Sie gestaltet nicht nur Ihren Alltag komfortabler, sondern kann für ältere Menschen auch eine Brücke in die Welt der Digitalisierung schlagen. Besonders beliebt sind dabei die folgenden Elemente:
- Smarte Beleuchtung: Beleuchtungssysteme, die ferngesteuert oder automatisiert werden können, ermöglichen die bequeme Regulation der Helligkeit, können die Farbtemperatur ändern und Lichtszenarien erstellen. Lichter mit Bewegungsmeldern steigern außerdem Ihre Sicherheit im Außenbereich, auf Treppen und bei Stolperfallen im Dunkeln.
- Sicherheits- und Überwachungssysteme: Kameras, Bewegungsmelder, Rauch- und Kohlenmonoxid-Melder sowie Tür- und Fenstersensoren informieren Sie über potenzielle Gefahren und ermöglichen es Ihnen, Ihr Zuhause per Smartphone aus der Ferne zu überwachen.
- Smart-Home-Assistenten: Intelligente Sprachassistenten wie Amazon Echo (Alexa), Google Home und Apple HomePod, können Sie per Sprachbefehl steuern. Die Geräte dienen als verbale Schaltstelle zu anderen smarten Geräten (z. B. der Lichtsteuerung), liefern Ihnen Informationen über das Wetter oder spielen die gewünschte Musik.

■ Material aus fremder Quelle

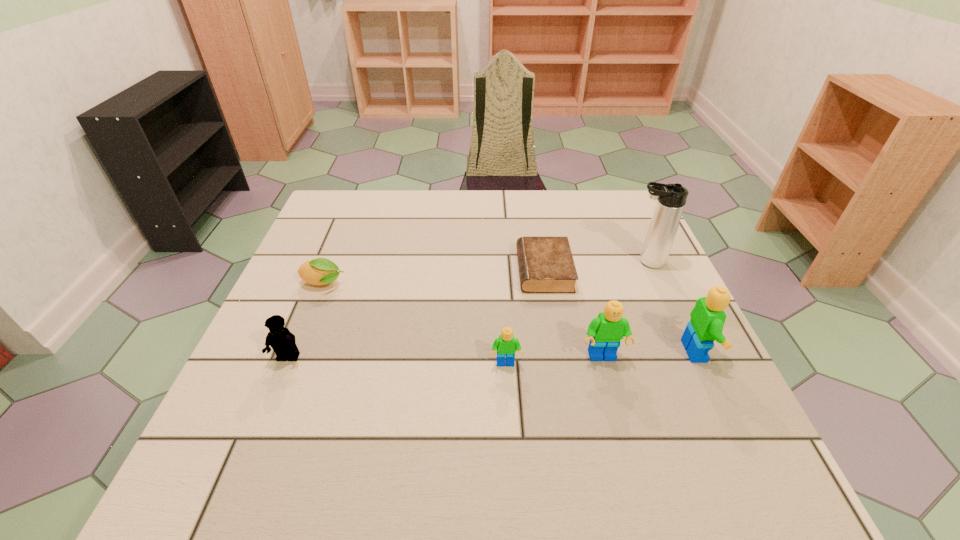
All Legos are currently evenly spaced. To continue this pattern, where would you add another Lego on the left? Please point out a vacant spot. Please provide its 2D coordinates. Your answer should be formatted as a tuple, i.e. [(x, y)], where the tuple contains the x and y coordinates of a point satisfying the conditions above.

[(406, 371)]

- Heizungs- und Klimasteuerung: Intelligente Thermostate passen die Temperatur automatisch an – basierend auf den Gewohnheiten der Hausbewohner oder der Wettervorhersage.
- Smart-Home-Steckdosen und Schalter: Sie ermöglichen es, herkömmliche Geräte in „smarte“ Geräte zu verwandeln, die ferngesteuert werden können.
- Automatisierte Fensterabdeckungen: Intelligente Vorhänge oder Jalousien öffnen und schließen sich automatisch, um Licht und Privatsphäre zu steuern, oder vor Regen zu schützen.
- Haushaltsgeräte: Smarte Kühlschränke, Waschmaschinen, Trockner, Geschirrspüler und andere Geräte lassen sich aus der Ferne überwachen und steuern. So können Sie oder Ihre Angehörigen sichergehen, dass bei Abwesenheit auf dem Herd nichts anbrennt.
- Hausnotruf: Sensoren und Geräte zur Überwachung der Gesundheit und des Wohlbefindens von Bewohnern benachrichtigen im Bedarfsfall Pflegekräfte oder Angehörige. Dazu zählen der klassische Notruf-Knopf am Armband sowie Drucksensoren im Bodenbelag, die Stürze registrieren und melden.
- Smart Locks: Intelligente Türschlösser ermöglichen es, Türen über das Smartphone zu verriegeln und zu entriegeln, Gästen zeitlich begrenzten Zugang zu gewähren und Aktivitäten zu protokollieren.
- Automatisierte Bewässerungssysteme: Diese Systeme steuern die Bewässerung von Pflanzen und Rasenflächen basierend auf Wetterdaten und Bodenfeuchtigkeit.
Fazit: Sie können auch im Alter noch zum Digital Native werden
Video-Chats, bequemes Shopping und die schnelle Erledigung von Formalitäten – die digitale Welt hat Vorteile, die auch Senioren nicht mehr missen möchten, sobald sie sie für sich entdeckt haben. Ein Tipp: Starten Sie auf einem Gebiet, das Ihnen besonders wichtig ist, zum Beispiel der Videotelefonie mit Ihrem Enkel oder der Gründung einer lokalen Facebook-Gruppe für Gartenfreunde.
Abseits davon ermöglichen Ihnen digitale Gesundheitsanwendungen und die Smart Home Technologie, schrittweise und mit Komfort in die digitale Welt einzutauchen. Sie erleichtern den Alltag und steigern die persönliche Sicherheit.